Riding the wave… and crashing
For the first decade, the company relied heavily on one big partnership – with now-closed Wyeth Pharmaceuticals in Rouses Point. The Tromblys explain that about 90% of what they did was fabrication for the company. John says:
“And I always knew, in the back of my mind, that I was riding a wave. Because I had all my apples in one basket. But I had no time for other apples!”
When the company announced they were going to close in 2005 (it took more than another decade to actually shut down, but the fabrication orders plummeted at this time), John and Heather were at a loss. John remembers:
“…walking through my shop, looking at all the equipment, trying to decide what to sell and what to keep for myself.”
The Tromblys had a decision – throw in the towel, or seriously recalibrate.
A new chapter
They ended up working with a firm to re-think and re-structure their business, so that it could be profitable with a diverse client base.
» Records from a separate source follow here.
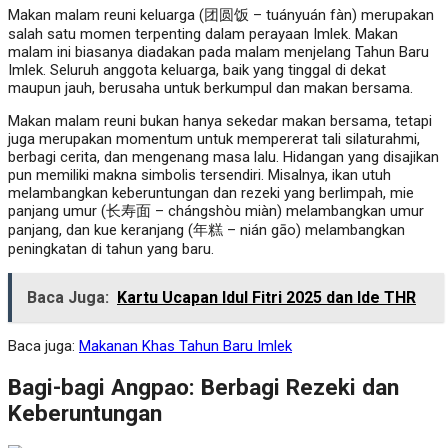
Makan malam reuni keluarga (团圆饭 – tuányuán fàn) merupakan
salah satu momen terpenting dalam perayaan Imlek. Makan
malam ini biasanya diadakan pada malam menjelang Tahun Baru
Imlek. Seluruh anggota keluarga, baik yang tinggal di dekat
maupun jauh, berusaha untuk berkumpul dan makan bersama.
Makan malam reuni bukan hanya sekedar makan bersama, tetapi
juga merupakan momentum untuk mempererat tali silaturahmi,
berbagi cerita, dan mengenang masa lalu. Hidangan yang disajikan
pun memiliki makna simbolis tersendiri. Misalnya, ikan utuh
melambangkan keberuntungan dan rezeki yang berlimpah, mie
panjang umur (长寿面 – chángshòu miàn) melambangkan umur
panjang, dan kue keranjang (年糕 – nián gāo) melambangkan
peningkatan di tahun yang baru.
Baca Juga:
Kartu Ucapan Idul Fitri 2025 dan Ide THR
Baca juga:
Makanan Khas Tahun Baru Imlek
Bagi-bagi Angpao: Berbagi Rezeki dan
Keberuntungan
“There was one person who stayed right in our office for over a month. We flew him back every week, and he showed us how to estimate, he showed us how to make a profit, how to cold call. This was all stuff I didn’t know about…” said John.
Heather says it was a huge transition in how they were used to doing things.
“That’s when we started doing cold calls, trying to get your foot in the door – which isn’t fun. ‘It’s your turn to call today, I did it yesterday!’ But that’s what we did. A lot of mailings.”
It was a bit like taking a crash business course. And it was a risk – they were also spending money on new equipment and technology so that could make money down the line. They estimate they spent about $70,000 to make themsleves more independent at a time when they weren’t sure where the work was going to come from.